*Assigned task*
Look through the entries below for the string "major", and copy each line where it is found.

(Saved data entries)
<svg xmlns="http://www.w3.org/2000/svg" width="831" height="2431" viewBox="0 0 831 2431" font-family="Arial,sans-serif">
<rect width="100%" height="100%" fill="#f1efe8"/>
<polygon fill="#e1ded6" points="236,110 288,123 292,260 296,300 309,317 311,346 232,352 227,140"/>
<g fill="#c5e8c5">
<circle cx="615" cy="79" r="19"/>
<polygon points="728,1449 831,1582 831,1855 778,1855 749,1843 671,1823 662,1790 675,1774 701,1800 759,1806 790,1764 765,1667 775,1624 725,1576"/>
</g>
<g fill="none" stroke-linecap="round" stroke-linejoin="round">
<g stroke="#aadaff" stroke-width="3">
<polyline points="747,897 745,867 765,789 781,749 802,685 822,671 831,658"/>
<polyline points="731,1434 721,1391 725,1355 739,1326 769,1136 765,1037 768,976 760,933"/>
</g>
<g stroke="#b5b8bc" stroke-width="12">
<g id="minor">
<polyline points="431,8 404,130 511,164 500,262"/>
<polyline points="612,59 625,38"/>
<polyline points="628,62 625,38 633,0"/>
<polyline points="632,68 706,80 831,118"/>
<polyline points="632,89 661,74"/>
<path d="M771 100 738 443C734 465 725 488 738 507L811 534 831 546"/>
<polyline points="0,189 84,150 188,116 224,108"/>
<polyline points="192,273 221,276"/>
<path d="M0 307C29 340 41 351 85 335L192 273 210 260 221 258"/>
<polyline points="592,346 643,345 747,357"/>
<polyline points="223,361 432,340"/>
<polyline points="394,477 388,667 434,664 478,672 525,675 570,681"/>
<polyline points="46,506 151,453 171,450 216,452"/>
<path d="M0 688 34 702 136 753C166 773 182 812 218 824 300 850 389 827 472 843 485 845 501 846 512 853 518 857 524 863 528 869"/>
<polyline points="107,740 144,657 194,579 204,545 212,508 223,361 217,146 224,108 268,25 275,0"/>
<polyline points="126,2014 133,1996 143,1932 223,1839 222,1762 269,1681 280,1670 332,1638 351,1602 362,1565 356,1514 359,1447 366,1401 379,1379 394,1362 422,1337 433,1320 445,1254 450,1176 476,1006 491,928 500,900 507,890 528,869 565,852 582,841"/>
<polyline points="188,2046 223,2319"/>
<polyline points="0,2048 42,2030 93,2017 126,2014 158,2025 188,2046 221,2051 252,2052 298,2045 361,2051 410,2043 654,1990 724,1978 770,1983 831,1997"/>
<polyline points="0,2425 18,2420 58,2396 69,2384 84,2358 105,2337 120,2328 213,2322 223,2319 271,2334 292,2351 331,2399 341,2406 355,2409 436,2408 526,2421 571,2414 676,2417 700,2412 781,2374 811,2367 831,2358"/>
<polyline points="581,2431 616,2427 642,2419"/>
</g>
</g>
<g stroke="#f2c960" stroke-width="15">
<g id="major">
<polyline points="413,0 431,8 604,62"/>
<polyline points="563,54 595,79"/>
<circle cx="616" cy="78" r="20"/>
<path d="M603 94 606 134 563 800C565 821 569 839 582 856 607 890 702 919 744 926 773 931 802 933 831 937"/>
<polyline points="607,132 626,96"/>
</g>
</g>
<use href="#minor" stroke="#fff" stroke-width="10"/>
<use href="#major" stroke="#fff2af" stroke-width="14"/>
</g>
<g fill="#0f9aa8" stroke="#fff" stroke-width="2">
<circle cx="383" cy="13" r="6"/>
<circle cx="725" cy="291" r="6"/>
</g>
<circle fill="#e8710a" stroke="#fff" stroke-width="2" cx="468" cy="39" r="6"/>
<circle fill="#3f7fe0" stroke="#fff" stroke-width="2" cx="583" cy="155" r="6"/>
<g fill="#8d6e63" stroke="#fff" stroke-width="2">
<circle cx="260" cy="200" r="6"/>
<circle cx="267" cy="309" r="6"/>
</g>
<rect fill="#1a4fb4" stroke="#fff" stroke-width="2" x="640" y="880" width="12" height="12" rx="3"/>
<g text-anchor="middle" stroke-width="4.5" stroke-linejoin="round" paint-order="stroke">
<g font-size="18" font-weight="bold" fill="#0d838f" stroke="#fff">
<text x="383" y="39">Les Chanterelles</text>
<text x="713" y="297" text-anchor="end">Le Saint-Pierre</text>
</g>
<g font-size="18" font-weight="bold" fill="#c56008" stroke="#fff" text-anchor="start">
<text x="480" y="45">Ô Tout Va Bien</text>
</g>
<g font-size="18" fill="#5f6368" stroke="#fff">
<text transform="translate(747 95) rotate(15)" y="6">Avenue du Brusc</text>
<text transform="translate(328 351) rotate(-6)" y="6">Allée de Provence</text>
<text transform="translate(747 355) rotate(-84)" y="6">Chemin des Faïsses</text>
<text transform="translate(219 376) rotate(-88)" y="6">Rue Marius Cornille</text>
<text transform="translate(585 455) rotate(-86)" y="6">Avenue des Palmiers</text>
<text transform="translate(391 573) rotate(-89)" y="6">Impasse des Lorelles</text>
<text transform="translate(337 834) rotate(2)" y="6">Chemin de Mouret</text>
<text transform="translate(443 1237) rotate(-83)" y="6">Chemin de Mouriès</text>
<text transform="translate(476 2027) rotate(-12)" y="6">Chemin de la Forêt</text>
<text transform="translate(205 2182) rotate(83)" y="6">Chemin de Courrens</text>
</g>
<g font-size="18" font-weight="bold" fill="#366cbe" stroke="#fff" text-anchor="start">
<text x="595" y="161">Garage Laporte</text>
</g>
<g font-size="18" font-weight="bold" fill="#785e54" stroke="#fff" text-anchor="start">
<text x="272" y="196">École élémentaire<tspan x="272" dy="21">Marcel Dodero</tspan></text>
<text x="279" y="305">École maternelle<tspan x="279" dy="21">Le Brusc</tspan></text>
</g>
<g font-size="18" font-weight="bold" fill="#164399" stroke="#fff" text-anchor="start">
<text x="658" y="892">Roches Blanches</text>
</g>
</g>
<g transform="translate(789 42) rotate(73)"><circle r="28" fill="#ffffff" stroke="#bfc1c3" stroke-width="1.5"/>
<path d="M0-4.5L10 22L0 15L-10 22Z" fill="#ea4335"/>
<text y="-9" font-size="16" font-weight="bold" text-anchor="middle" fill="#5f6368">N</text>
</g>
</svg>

*Solution to this exercise*
<g id="major">
<use href="#major" stroke="#fff2af" stroke-width="14"/>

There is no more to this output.